Does there exist an elementary proof that only uses the familiar properties of the Brownian motion (normality, independent increments etc.)?
 A: Here's another way. Define $T_a:=\inf\{t>0: B_t=a\}$. It's well known that $E[\exp(-\lambda T_a)]=\exp(-|a|\sqrt{2\lambda})$ for $\lambda>0$ and $a\not=0$. As $a$ decreases to $0$, $T_a$ decreases to $T_{0+}:=\inf\{t>0:B_t>0\}$, and by the Laplace transform cited above, $P[T_{0+}=0]=1$. Similarly, with $T_{0-}:=\inf\{t>0:B_t<0\}$ you have $P[T_{0-}=0]=1$. By path conitnuity and the Intermediate Value Theorem, the zero set $\{t>0: B_t=0\}\cap(0,\epsilon)$ is non-empty for all $\epsilon>0$, with probability 1.

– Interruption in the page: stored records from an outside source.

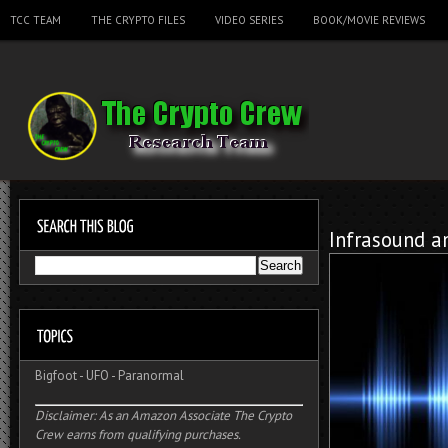
TCC TEAM
THE CRYPTO FILES
VIDEO SERIES
BOOK/MOVIE REVIEWS
Infrasound a
Bigfoot
-
UFO
-
Paranormal
Disclaimer: As an Amazon Associate The Crypto
Crew earns from qualifying purchases.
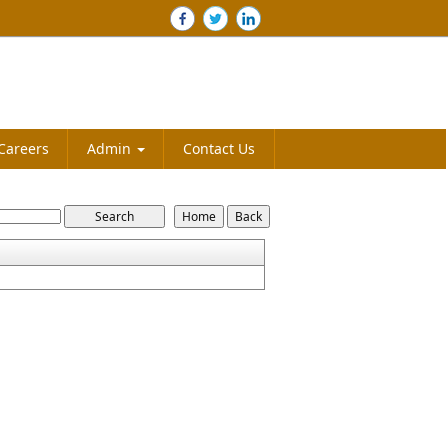
Careers
Admin
Contact Us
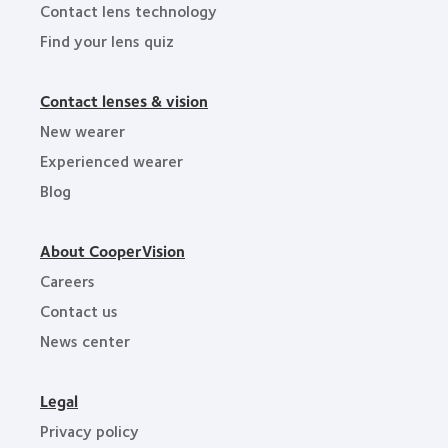
Contact lens technology
Find your lens quiz
Contact lenses & vision
New wearer
Experienced wearer
Blog
About CooperVision
Careers
Contact us
News center
Legal
Privacy policy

A: Per @Did's comment, the key is to note that $tB_{1/t}$ also defines a standard BM. And thus
$$P(\#\{t\in(0,\epsilon]\mid B_t = 0\}=\infty)=P(\#\{t\geqslant1/\epsilon\mid B_t = 0\}=\infty)$$
and what's left is to show $B_t$ visits $0$ i.o. in $t\ge M$ for any $M>0$.
Here's how I proved it: consider the "first return time"

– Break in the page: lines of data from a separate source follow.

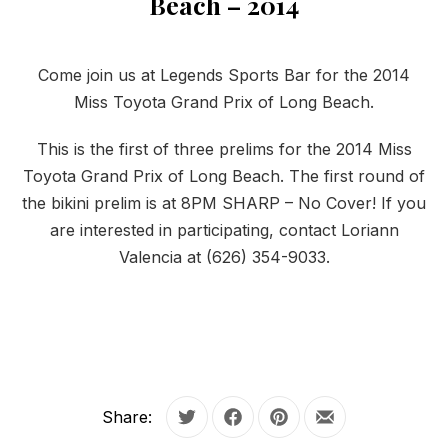
Beach – 2014
Come join us at Legends Sports Bar for the 2014
Miss Toyota Grand Prix of Long Beach.
This is the first of three prelims for the 2014 Miss
Toyota Grand Prix of Long Beach. The first round of
the bikini prelim is at 8PM SHARP – No Cover! If you
are interested in participating, contact Loriann
Valencia at (626) 354-9033.
Share:
Tweet
Share on Facebook
Share on Pinterest
Share by Email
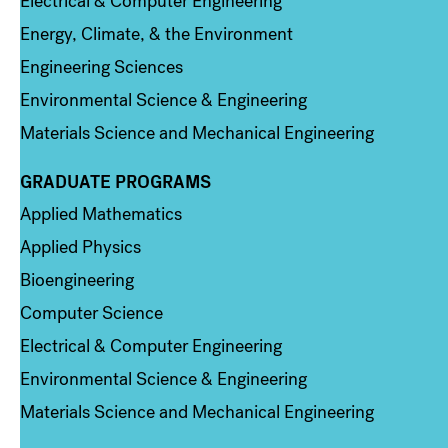
Electrical & Computer Engineering
Energy, Climate, & the Environment
Engineering Sciences
Environmental Science & Engineering
Materials Science and Mechanical Engineering
GRADUATE PROGRAMS
Column 2
Applied Mathematics
Applied Physics
Bioengineering
Computer Science
Electrical & Computer Engineering
Environmental Science & Engineering
Materials Science and Mechanical Engineering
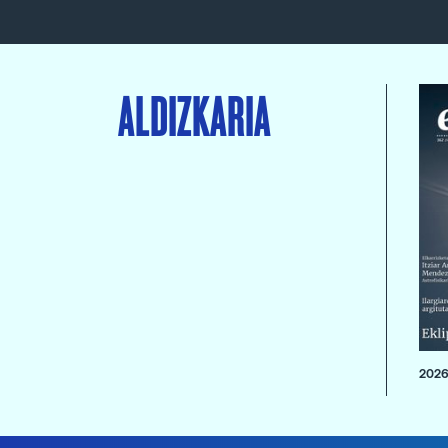
ALDIZKARIA
2026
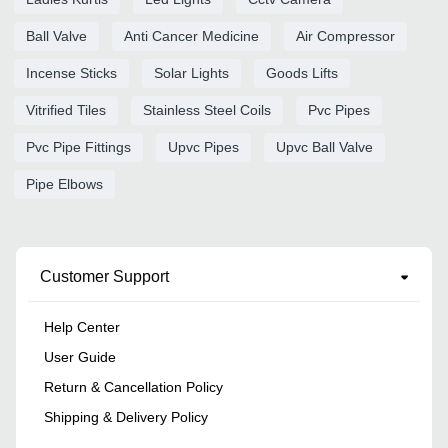
Ball Valve
Anti Cancer Medicine
Air Compressor
Incense Sticks
Solar Lights
Goods Lifts
Vitrified Tiles
Stainless Steel Coils
Pvc Pipes
Pvc Pipe Fittings
Upvc Pipes
Upvc Ball Valve
Pipe Elbows
Customer Support
Help Center
User Guide
Return & Cancellation Policy
Shipping & Delivery Policy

$$\tau:=\inf\{t\color{red}{>} 0\mid B_t=0\}$$
Then it suffices to show $\tau<\infty$ a.s. 
Now set any $h>0$. Note that among all the possibilities that $B_t$ returns to 0, one special possibility is that $B_t$ first hits $+h$ and then moves $-h$ to hit $0$. We investigate this special possibility. Define $\tau_1 = \{t>0\mid B_t = h\}$ and $\tau_2$ to be the time it takes $B_t$ to hit 0 starting from $+h$. Clearly $\tau_{1,2}$ are independent and $\tau_2$ equals $\tau_3:=\{t>0\mid B_t=-h\}$ in distribution.
Since "first hitting $+h$ then hitting $0$" is just one among many ways to return to $0$, we have $\tau\le\tau_1+\tau_2$. Therefore
$$P(\tau<\infty)\ge P(\tau_1+\tau_2 <\infty)=P(\tau_1<\infty)P(\tau_2<\infty)=P(\tau_1<\infty)P(\tau_3<\infty)=1.$$